The ‘transitional’ period is currently due to end on 31st December 2020 and whilst there is still uncertainty from the UK Government and the EU regarding the final ‘agreement’, the most important point to note is that any changes made after 31st December 2020 will have no impact on previous pre-owned software transactions through UK software companies that have clients located within the EU or the UK:
“Intellectual property rights which were exhausted both in the Union (EU) and in the United Kingdom before the end of the transition period under the conditions provided for by Union law shall remain exhausted both in the Union (EU) and in the United Kingdom” : Article 61 of the “Transition Agreement”
[SOURCE: Treaty Series No. 3 (2020) Agreement on the Withdrawal of the United Kingdom of Great Britain and Northern Ireland from the European Union and the European Atomic Energy Community].
If a Brexit agreement is made between the EU and the UK (UK remains in the Customs Union, or agrees a new trade deal) as currently intended by both parties, we will have what is known as a “Soft Brexit”. In this scenario, it is anticipated that there will be no adverse effect on the way secondary software can be purchased and sold between the EU and the UK.

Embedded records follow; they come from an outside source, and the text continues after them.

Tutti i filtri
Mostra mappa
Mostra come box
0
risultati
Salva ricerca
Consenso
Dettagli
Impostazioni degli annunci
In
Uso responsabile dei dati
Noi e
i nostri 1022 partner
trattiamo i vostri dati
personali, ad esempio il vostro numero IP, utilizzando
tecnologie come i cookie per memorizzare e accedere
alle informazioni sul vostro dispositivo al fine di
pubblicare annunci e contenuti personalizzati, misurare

Whilst it is recognised that several business areas could be impacted by changes made after the end of the transitional period, secondary software licence companies can implement plans to ensure continuity of their business within the EU and the UK in case of a worst-case scenario known as “Hard Brexit” (no agreement); if such plans are implemented, it will be business as usual for clients whether they are based within the EU and the UK.
Even with a worst-case “Hard Brexit” scenario, secondary software licence companies will be able to continue servicing EU clients with an ‘intra’ EU model by facilitating transactions through one of their EU company registered offices. Furthermore, the UK Government has already provided a ‘Technical Note’ stating that it will continue to recognise the ‘Exhaustion of Rights’ principle, whereby pre-owned software, that was originally ‘put into use’ within the EU, can flow freely from the EU to the UK [see current “no deal” guidance from the UK Government].
It is of course important to continue to adapt to whatever changes are made in order to eliminate any disruption to the secondary software licence markets after the transitional period ends, so as to ensure trading will continue unaffected for clients whether they may be located in the EU or the UK.
Based on the current understanding, UK companies will still be able to buy used software from the EU – even in the event of a “hard” Brexit. This means, if your primary use of the secondary software market is as a buyer, you shouldn’t see much change. However, if selling is your primary aim and you’re UK based, your potential pool of customers will get dramatically smaller should Britain end the transition period without an agreement.
Evaluate your plans around secondary software and see if any timelines or budgets may need to be changed – or at least “what-if” modelled – to take into account these potential changes.